富をめぐる持続不可能な競争の未来予測「最後に負けるための競争」

競争

私たちの生活は将来も持続可能でしょうか?現代の資源をめぐる競争持続不可能で、最終的には全員が敗者になる事が示されています。

 

「最後に負けるための競争」マティス・ワケナゲル

「人類は現在、資源の減少という坂を滑り落ちている。それに対して、指導者たちにできることはほとんどない。できるのは、負けを先延ばしにすることだけだ。つまり、他の国々が沈没しても、自国は最後まで浮いていられるよう、小さくなる一方の資源のパイから、国民のために十分な量を確保しておくのである。

 

この視点に立てば、富は、真っ先に負けることを防ぐ、最良の武器となる。そう考える指導者達は、GDPを押し上げることを第一の目標としている。財政的に優位に立つことができれば、資源をめぐる競争で、いくらかでも他国をリードできるからだ。

(中略)

 

世界人口の80%が住む国は生産できる以上のモノを消費

優れた農場は、その農家が消費するより多くのものを生産する。優れた農家は作物を育て、家畜を養うのに十分な土地を確保する。自家の消費分を除いた作物を売って、衣類や本やテレビといった他の商品や嗜好品を手に入れる。この優れた農場のような国々には、国民の生活を支える以上のバイオキャパシティがある。
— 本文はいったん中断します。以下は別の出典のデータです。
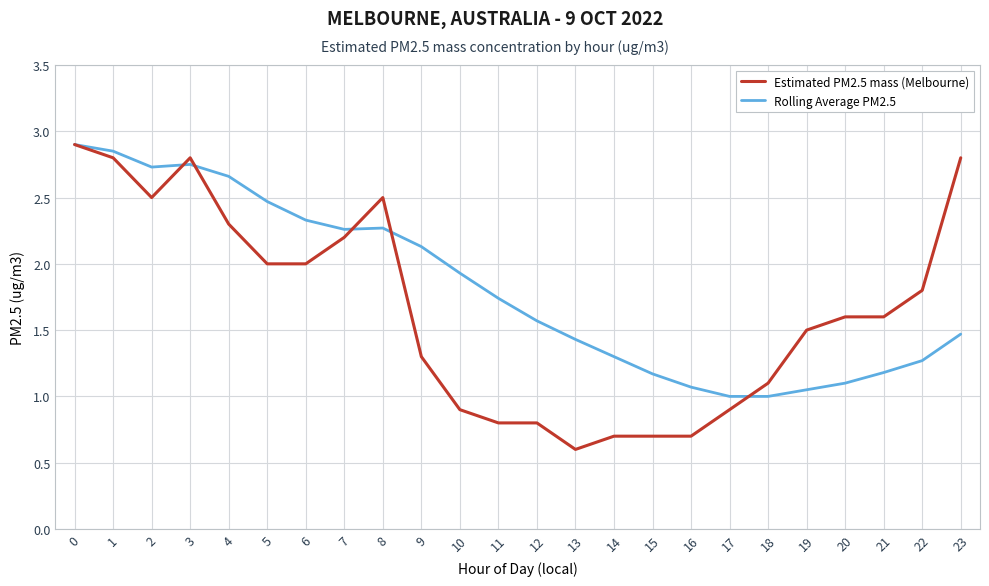

At which category does Estimated PM2.5 mass (Melbourne) reach its first local valley?

2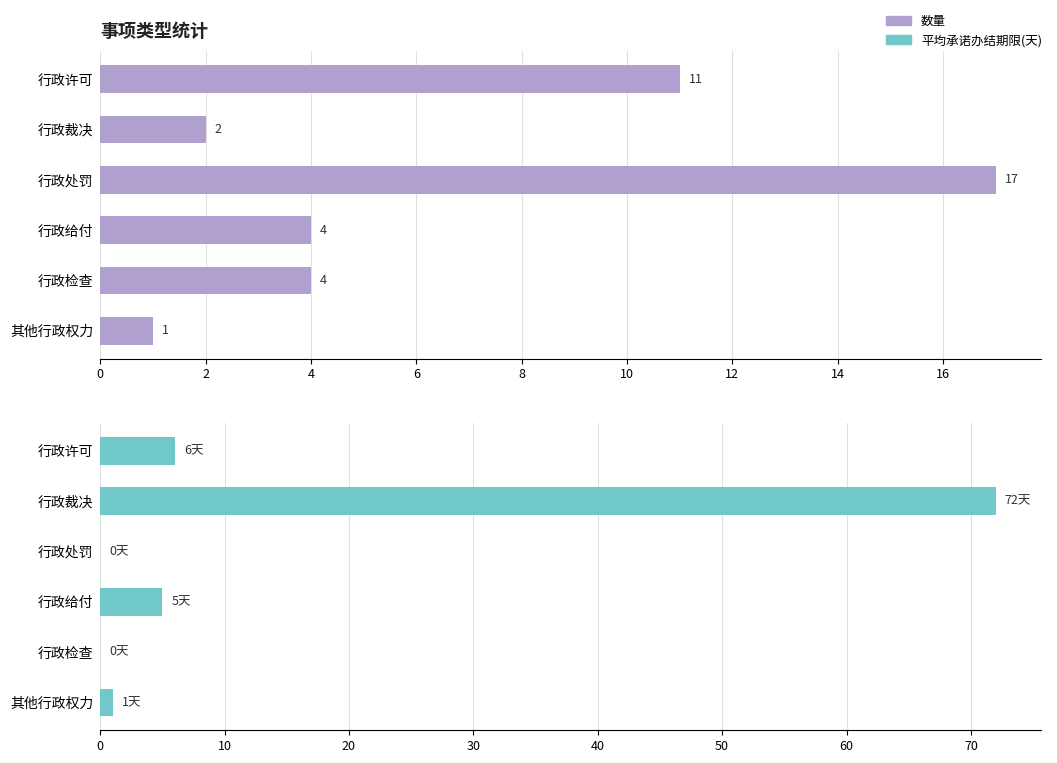

How many values in the 平均承诺办结期限 series are below 5?

3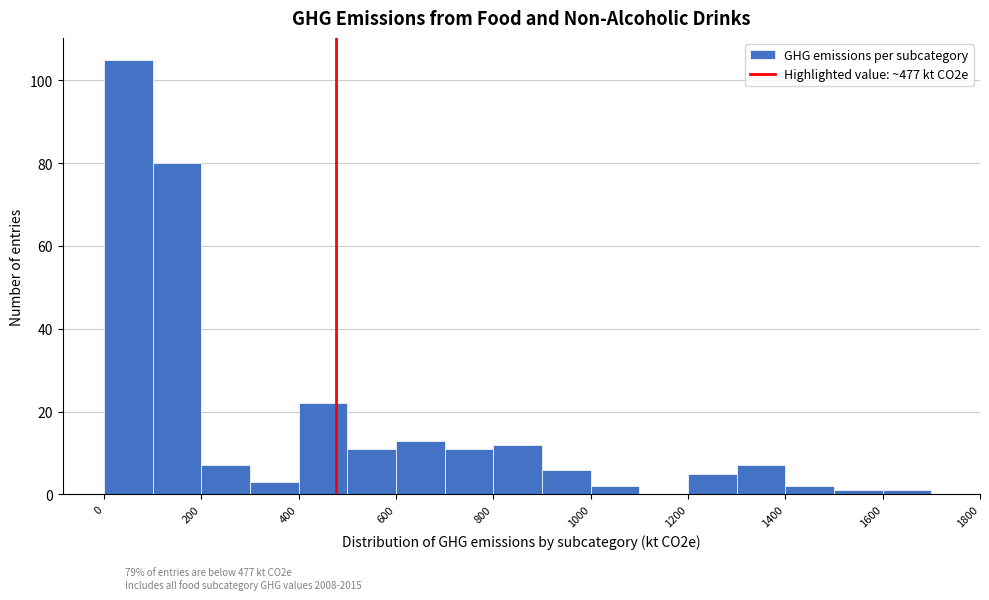

How tall is the bar that spans 400 to 500 on the x-axis? The values are not printed on the chart, so give them approximately, as read against the axis.

22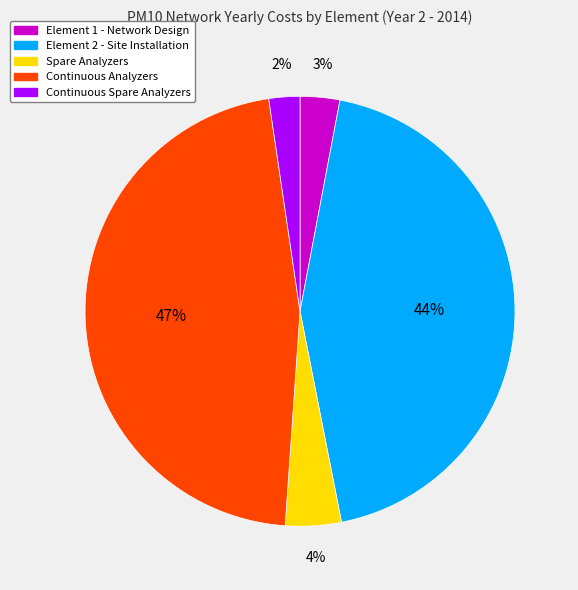

To the nearest percent, what is the average slice percentage?

20%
これを、趣味で経営する週末農場と較べてみよう。そこにはミツバチの巣箱やリンゴの木があり、ウサギも飼っているかもしれないが、ほとんどの資源は、よそから持ってこなければならない。現在、世界人口の80%がこの週末農場のような国で暮らしている。彼らは、自国の生態系が生産できる以上のものを消費する。不足分は輸入するか、自国の土地や森から、持続不可能なレベルでもぎ取っている。

 

 

未来の世代からの自然資本の略奪

実のところ、世界全体が、地球の生物圏が生産しうる量の1.4倍を消費する週末農場と化している。そして自然の供給量と人間の消費量との差は、未来の世代から廉価で奪いとった自然という資本によって弁済されているのだ。
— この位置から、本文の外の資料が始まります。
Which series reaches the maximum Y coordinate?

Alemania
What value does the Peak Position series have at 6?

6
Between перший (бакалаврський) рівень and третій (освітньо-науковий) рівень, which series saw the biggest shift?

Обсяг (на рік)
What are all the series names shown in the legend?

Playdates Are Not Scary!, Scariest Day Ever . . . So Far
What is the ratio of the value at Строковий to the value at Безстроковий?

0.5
私たちが優れた農民の目で世界を見れば、自分の農場を大切にすることが結局は自分のためになるということに気づくだろう。必要なものを供給してくれる優れた農場が減る一方で週末農場が増えてくる危険性も見えてくる。世界に国々が自立し、強くあるためには、自らの農場を大切にし、資源の需要を抑えることが重要である。そうすれば、世界情勢も安定してくる。

 

そのような世界では、私たちは(GDPの増加で示されるような)処理能力の向上ではなく、一人ひとりの生活の豊かさの向上を目指し、その豊かさがもたらす持続可能な報酬を活用して、幸福を未来へとつなげていくだろう。